I silenced myself so I wouldn't be heard and concentrated on listening. I could barely make out the words but I think I got a good idea of what he was saying. He's absolutely nuts.

"...Am I even doing? Why do I still feel this way, what's done is done. I'm just using him to get back at Ivan."

Wait. What? Did I hear that right? I have no idea what he was raving at in the beginning but it dawned on me that I was just a pawn in his twisted game to get back at Ivan. He wasn't my friend. He didn't give a shit about me! He's no different from Ivan! After deeming I heard enough, I grinded my teeth and turned on my heel to haul ass back home but apparently he wasn't done with his little rant yet.

"...He's just a ransom. Nothing more than a prisoner."

Gee, thanks. I continued worrying my lip until I tasted copper, wondering when he would finish shit-talking me. I'll admit it kind of hurt, but what do you expect? Even someone as nice as Gilbert would tired of me. I sighed internally and continued to listen because why the hell not?

"...He took him away from me. I should hate him. I should be cruel. I had no problem being cruel to anyone else. But with him I just cant-"

What the hell was that? By this point I fully zoned out, having been deemed I heard enough. I let out a shaky, uneased sigh. I was now confused now more than ever. I jolted as I heard shuffling on the other side of the door and ran down the hall. Damn these long, neverending hallways.
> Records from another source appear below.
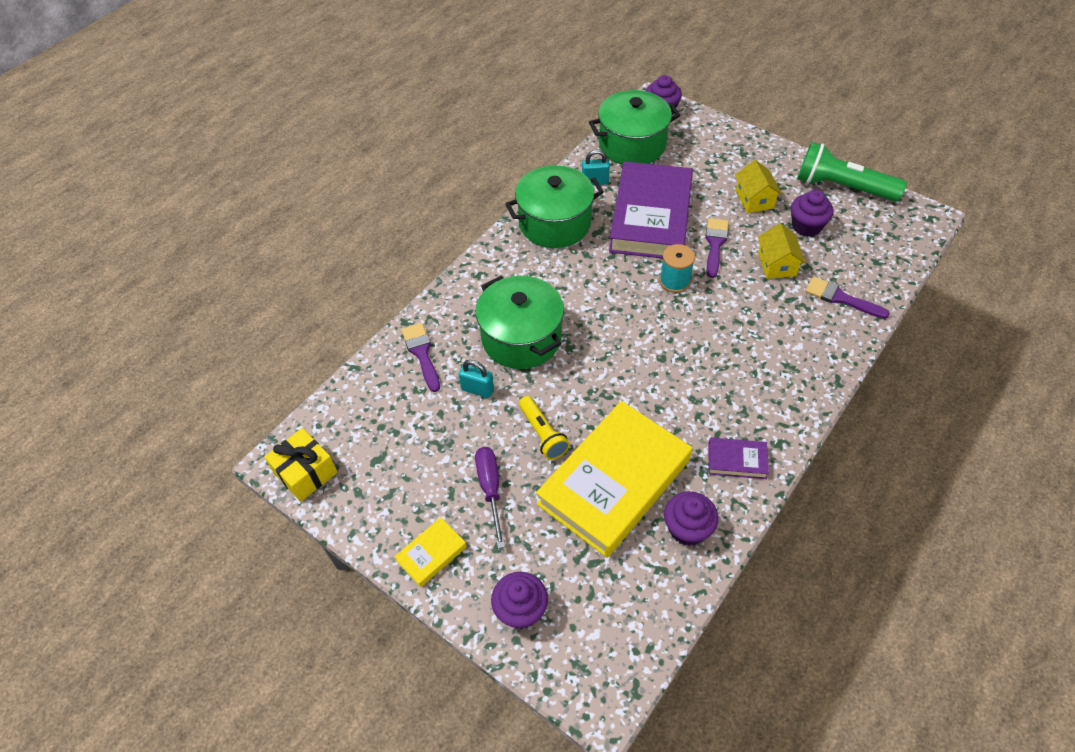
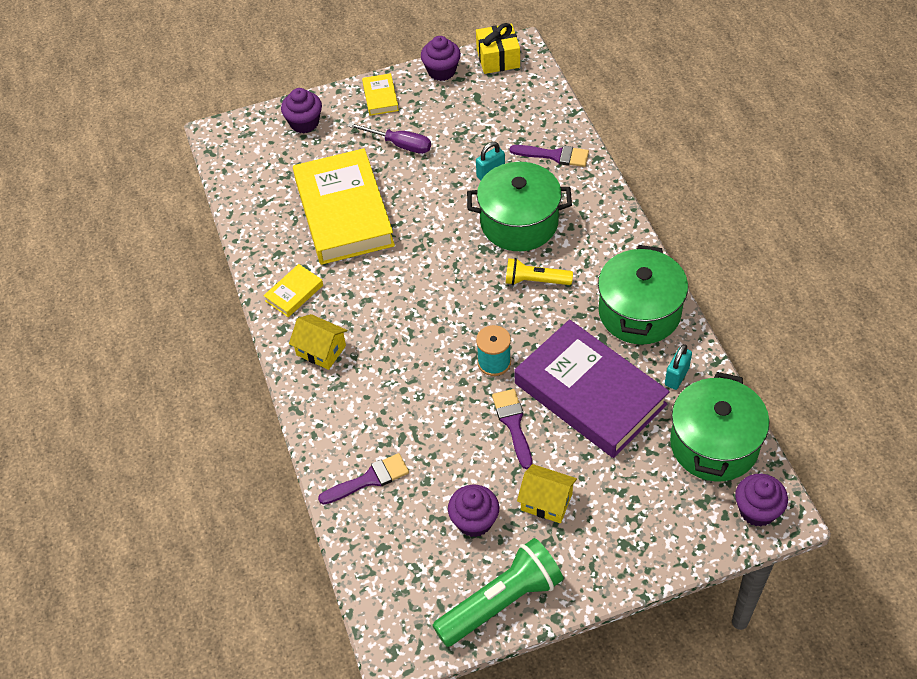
camera: 125 degrees right, 0 degrees up
(542, 434) = (418, 193): yellow flashlight -> yellow flashlight (535, 281)
(687, 529) = (274, 233): purple cupcake -> purple cupcake (441, 71)
(715, 244) = (513, 424): purple brush -> purple brush turned 150 degrees counterclockwise
(737, 460) = (294, 293): purple book -> yellow book
(776, 264) = (448, 457): yellow house -> yellow house (321, 350)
Damn them to hell! I turned the corner just in time for the office door to swing open. I pressed myself flat against the wall and covered my mouth with my oversized sleeve to quiet my panting.
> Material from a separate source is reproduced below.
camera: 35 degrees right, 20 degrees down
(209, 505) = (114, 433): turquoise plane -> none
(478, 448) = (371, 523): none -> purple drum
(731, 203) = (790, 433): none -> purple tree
Just a second later, Gil exited the office while humming, leaving the opposite way. I let out a relieved sigh I didn't realize I was holding. Easing myself from the wall, I hesitantly peeked around the corner. Deeming it safe, I trudged down the hall and slipped into Gilbert's office that he was stupid enough to leave open. After closing the doors behind myself, I gave the room a once-over.
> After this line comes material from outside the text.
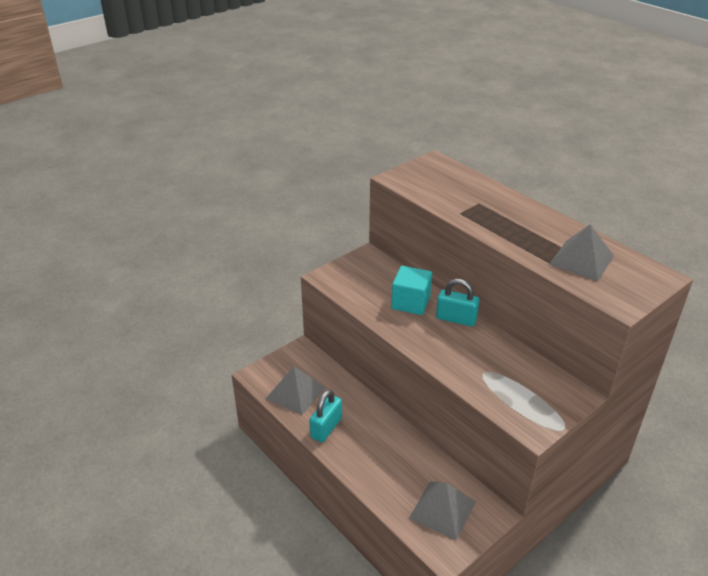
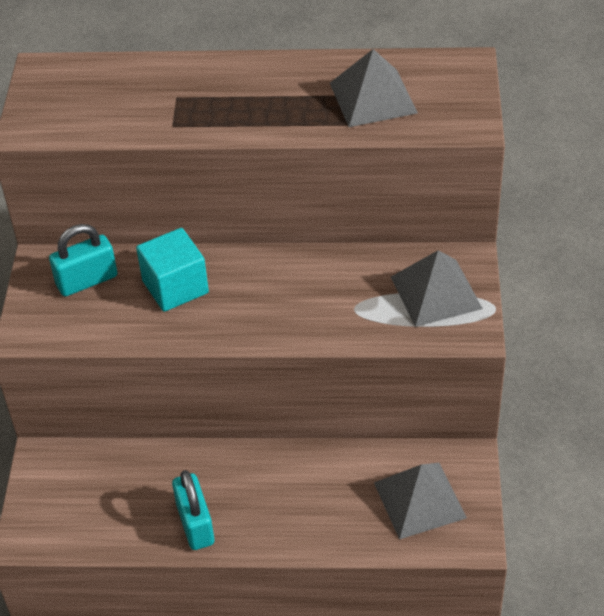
camera: 45 degrees left, 10 degrees up
(295, 392) = (105, 516): grey pyramid -> grey pyramid (436, 292)
(456, 319) = (250, 268): turquoise padlock -> turquoise padlock (87, 280)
Everything in the room seemed pretty old and had a thick coating of dust on it. I found that pretty strange considering Gilbert spends a lot of time in here. I deeply inhaled the intoxicating smoky scent of wood and parchment. I made my way over to the big wooden desk in the middle of the room. The desk had papers scattered haphazardly all over its surface along with other office supplies that were attempted to be organized. I deemed the desk a good place to start and slid into the plush and cushiony office chair.

The pile on the desk was too much to dig through without him noticing so I started with the drawers. I slid each one open slowly as if expecting something to jump out but I found nothing of interest. Huh, how disappointing. There's got to be something worthwhile here. I was just about to give up until I slid my hand far back into the center drawer. It felt like a folder, sounds promising I guess. I slid it out to inspect if it was really worth my time. Gil could come back any minute and he won't take kindly to people snooping through his stuff.

With something akin to fear ablaze inside of me, I quickly ripped the folder open and cursing as I slightly ripped it. Oh maple! W-Well I got this far, no turning back now. The folder in my hand was one of those cheap paper ones with the tabs, you know what I'm talking about. I let my eyes graze the contents of the folder but not comprehending what I was reading (what a surprise!). It was a file, containing all kinds of information about… I-Ivan? Why does Gilbert have a file on Ivan?


Author's Notes: Sorry to end the chapter here like this but I really wanted to get this posted. I lost a lot of time because of my little break so I wanted to put this up as soon as possible. I'll try to update again this week and hopefully get things back on track.